## EXTRACTED MATERIAL:
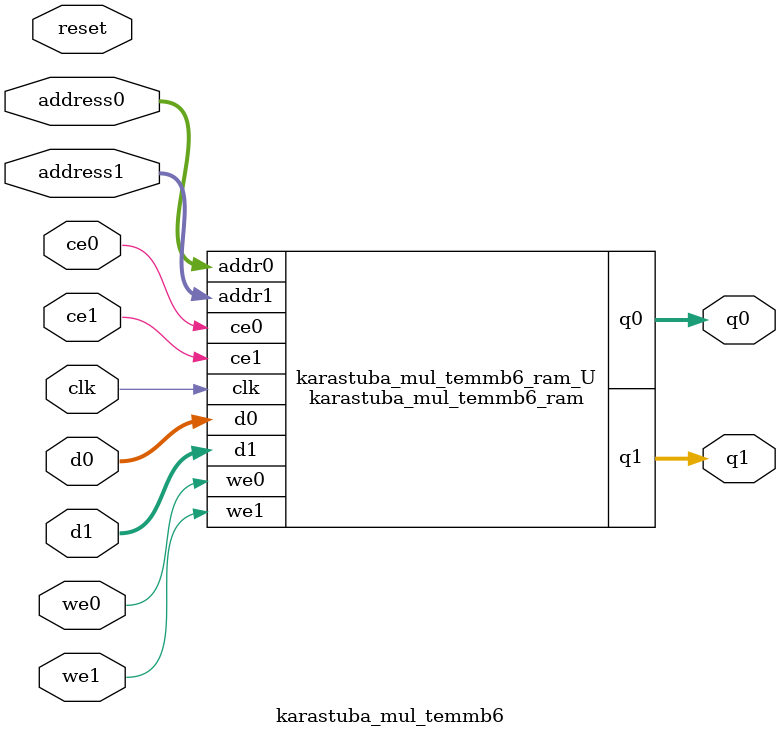
<source format=v>
`timescale 1 ns / 1 ps
module karastuba_mul_temmb6_ram (addr0, ce0, d0, we0, q0, addr1, ce1, d1, we1, q1,  clk);

parameter DWIDTH = 64;
parameter AWIDTH = 4;
parameter MEM_SIZE = 16;

input[AWIDTH-1:0] addr0;
input ce0;
input[DWIDTH-1:0] d0;
input we0;
output reg[DWIDTH-1:0] q0;
input[AWIDTH-1:0] addr1;
input ce1;
input[DWIDTH-1:0] d1;
input we1;
output reg[DWIDTH-1:0] q1;
input clk;

(* ram_style = "block" *)reg [DWIDTH-1:0] ram[0:MEM_SIZE-1];




always @(posedge clk)  
begin 
    if (ce0) begin
        if (we0) 
            ram[addr0] <= d0; 
        q0 <= ram[addr0];
    end
end


always @(posedge clk)  
begin 
    if (ce1) begin
        if (we1) 
            ram[addr1] <= d1; 
        q1 <= ram[addr1];
    end
end


endmodule

`timescale 1 ns / 1 ps
module karastuba_mul_temmb6(
    reset,
    clk,
    address0,
    ce0,
    we0,
    d0,
    q0,
    address1,
    ce1,
    we1,
    d1,
    q1);

parameter DataWidth = 32'd64;
parameter AddressRange = 32'd16;
parameter AddressWidth = 32'd4;
input reset;
input clk;
input[AddressWidth - 1:0] address0;
input ce0;
input we0;
input[DataWidth - 1:0] d0;
output[DataWidth - 1:0] q0;
input[AddressWidth - 1:0] address1;
input ce1;
input we1;
input[DataWidth - 1:0] d1;
output[DataWidth - 1:0] q1;



karastuba_mul_temmb6_ram karastuba_mul_temmb6_ram_U(
    .clk( clk ),
    .addr0( address0 ),
    .ce0( ce0 ),
    .we0( we0 ),
    .d0( d0 ),
    .q0( q0 ),
    .addr1( address1 ),
    .ce1( ce1 ),
    .we1( we1 ),
    .d1( d1 ),
    .q1( q1 ));

endmodule


</source>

## PROBLEM DETAILS:
Go line by line through the material above and return each one that includes "DataWidth".

## WRITTEN REPLY:
parameter DataWidth = 32'd64;
input[DataWidth - 1:0] d0;
output[DataWidth - 1:0] q0;
input[DataWidth - 1:0] d1;
output[DataWidth - 1:0] q1;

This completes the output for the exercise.